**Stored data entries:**
-------

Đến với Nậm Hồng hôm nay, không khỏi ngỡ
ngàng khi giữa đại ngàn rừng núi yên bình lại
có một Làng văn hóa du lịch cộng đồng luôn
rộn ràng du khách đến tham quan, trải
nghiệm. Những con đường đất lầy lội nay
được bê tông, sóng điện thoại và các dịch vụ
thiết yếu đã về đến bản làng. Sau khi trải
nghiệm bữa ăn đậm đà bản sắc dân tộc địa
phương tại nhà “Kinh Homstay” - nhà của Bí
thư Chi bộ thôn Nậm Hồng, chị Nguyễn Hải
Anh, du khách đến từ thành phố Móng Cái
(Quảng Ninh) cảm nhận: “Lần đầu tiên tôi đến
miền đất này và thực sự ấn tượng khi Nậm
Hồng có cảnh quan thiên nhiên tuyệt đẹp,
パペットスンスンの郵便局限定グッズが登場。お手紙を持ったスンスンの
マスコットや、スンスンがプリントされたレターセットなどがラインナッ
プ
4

-------

**Exercise brief:**
Copy every line of text from each item above word for word, keeping the original line breaks.

**Exercise solution:**
Đến với Nậm Hồng hôm nay, không khỏi ngỡ
ngàng khi giữa đại ngàn rừng núi yên bình lại
có một Làng văn hóa du lịch cộng đồng luôn
rộn ràng du khách đến tham quan, trải
nghiệm. Những con đường đất lầy lội nay
được bê tông, sóng điện thoại và các dịch vụ
thiết yếu đã về đến bản làng. Sau khi trải
nghiệm bữa ăn đậm đà bản sắc dân tộc địa
phương tại nhà “Kinh Homstay” - nhà của Bí
thư Chi bộ thôn Nậm Hồng, chị Nguyễn Hải
Anh, du khách đến từ thành phố Móng Cái
(Quảng Ninh) cảm nhận: “Lần đầu tiên tôi đến
miền đất này và thực sự ấn tượng khi Nậm
Hồng có cảnh quan thiên nhiên tuyệt đẹp,
パペットスンスンの郵便局限定グッズが登場。お手紙を持ったスンスンの
マスコットや、スンスンがプリントされたレターセットなどがラインナッ
プ
4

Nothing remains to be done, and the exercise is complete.